Sanksi terhadap Bripda GHDRP diputuskan melalui Sidang KKEP Nomor PUT/59/XI/2025/KKEP, yakni penempatan khusus selama 20 hari serta mutasi bersifat demosi selama lima tahun.

Kabid Humas menegaskan bahwa Polda NTT akan terus memperkuat pengawasan internal, pembinaan personel, dan penegakan kode etik.

Kapolda NTT Irjen Pol. Rudi Darmoko menambahkan bahwa pihaknya memberikan perhatian serius terhadap tindakan kekerasan dalam proses pendidikan maupun kedinasan.

“Pola-pola kekerasan tidak boleh menjadi bagian dari pembinaan. Polri berkomitmen menciptakan lingkungan pendidikan yang humanis dan jauh dari praktik kekerasan,” tegasnya.

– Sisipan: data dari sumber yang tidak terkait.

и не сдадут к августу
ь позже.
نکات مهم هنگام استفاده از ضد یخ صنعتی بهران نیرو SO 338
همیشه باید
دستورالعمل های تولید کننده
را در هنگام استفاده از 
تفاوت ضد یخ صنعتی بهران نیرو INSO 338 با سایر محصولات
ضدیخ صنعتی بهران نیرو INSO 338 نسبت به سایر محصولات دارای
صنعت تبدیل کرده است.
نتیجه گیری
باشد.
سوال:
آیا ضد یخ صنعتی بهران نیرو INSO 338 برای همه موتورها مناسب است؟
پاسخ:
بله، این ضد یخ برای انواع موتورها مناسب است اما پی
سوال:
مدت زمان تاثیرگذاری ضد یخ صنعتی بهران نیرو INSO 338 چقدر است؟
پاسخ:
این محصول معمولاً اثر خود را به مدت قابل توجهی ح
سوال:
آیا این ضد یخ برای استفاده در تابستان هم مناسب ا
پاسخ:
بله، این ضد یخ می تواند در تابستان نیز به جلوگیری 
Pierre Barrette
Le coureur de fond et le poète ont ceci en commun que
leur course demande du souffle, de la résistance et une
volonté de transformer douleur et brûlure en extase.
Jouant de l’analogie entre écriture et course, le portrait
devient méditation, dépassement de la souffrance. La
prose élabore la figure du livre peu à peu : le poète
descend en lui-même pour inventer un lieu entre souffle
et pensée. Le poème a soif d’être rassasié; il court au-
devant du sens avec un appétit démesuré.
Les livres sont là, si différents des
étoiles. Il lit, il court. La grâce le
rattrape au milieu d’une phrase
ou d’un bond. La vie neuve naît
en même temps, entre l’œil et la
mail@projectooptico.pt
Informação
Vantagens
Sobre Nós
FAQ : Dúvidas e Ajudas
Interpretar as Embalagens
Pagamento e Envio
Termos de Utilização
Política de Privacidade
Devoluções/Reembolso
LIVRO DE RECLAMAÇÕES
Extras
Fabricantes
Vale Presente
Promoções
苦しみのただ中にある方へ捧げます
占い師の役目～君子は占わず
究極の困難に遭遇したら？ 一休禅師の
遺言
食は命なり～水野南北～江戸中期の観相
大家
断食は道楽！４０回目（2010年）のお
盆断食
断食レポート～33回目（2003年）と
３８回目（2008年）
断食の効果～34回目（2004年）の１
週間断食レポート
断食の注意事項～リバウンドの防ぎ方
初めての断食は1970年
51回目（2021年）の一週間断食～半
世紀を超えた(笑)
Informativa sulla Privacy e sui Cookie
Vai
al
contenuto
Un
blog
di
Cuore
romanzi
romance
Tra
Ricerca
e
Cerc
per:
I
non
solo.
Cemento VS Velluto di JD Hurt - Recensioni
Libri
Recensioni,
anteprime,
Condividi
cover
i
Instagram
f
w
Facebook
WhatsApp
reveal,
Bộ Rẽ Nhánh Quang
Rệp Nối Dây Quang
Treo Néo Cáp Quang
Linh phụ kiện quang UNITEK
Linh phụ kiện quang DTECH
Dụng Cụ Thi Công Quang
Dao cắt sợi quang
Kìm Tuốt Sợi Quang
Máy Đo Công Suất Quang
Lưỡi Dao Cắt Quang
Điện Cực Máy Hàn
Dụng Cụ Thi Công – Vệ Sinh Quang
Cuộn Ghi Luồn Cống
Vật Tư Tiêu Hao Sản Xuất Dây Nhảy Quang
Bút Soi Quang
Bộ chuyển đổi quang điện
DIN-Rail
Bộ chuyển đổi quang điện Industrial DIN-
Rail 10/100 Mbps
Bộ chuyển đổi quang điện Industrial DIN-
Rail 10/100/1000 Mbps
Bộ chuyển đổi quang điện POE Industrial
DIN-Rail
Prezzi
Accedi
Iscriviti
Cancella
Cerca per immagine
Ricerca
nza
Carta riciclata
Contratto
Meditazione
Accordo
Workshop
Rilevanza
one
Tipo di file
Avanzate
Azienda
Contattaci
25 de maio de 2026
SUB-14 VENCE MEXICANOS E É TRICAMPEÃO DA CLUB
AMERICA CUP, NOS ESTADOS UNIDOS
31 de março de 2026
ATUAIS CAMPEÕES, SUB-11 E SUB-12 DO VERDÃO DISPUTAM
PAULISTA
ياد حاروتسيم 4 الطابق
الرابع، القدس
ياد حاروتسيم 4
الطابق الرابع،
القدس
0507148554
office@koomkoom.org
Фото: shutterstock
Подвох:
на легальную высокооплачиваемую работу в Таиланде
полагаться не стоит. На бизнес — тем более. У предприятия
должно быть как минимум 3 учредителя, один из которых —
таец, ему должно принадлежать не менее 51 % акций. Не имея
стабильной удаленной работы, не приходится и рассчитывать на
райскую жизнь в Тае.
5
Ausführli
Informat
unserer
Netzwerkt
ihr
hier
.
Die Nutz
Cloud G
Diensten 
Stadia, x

Ia menekankan bahwa penegakan etik merupakan proses transparan yang tidak hanya berorientasi pada sanksi, tetapi juga perbaikan kultur organisasi.

“Penegakan etik tidak hanya bersifat penghukuman, tetapi juga perbaikan kultur organisasi. Polda NTT berupaya memastikan bahwa anggota Polri menjadi pelindung dan pengayom masyarakat, bukan sebaliknya,” kata Rudi.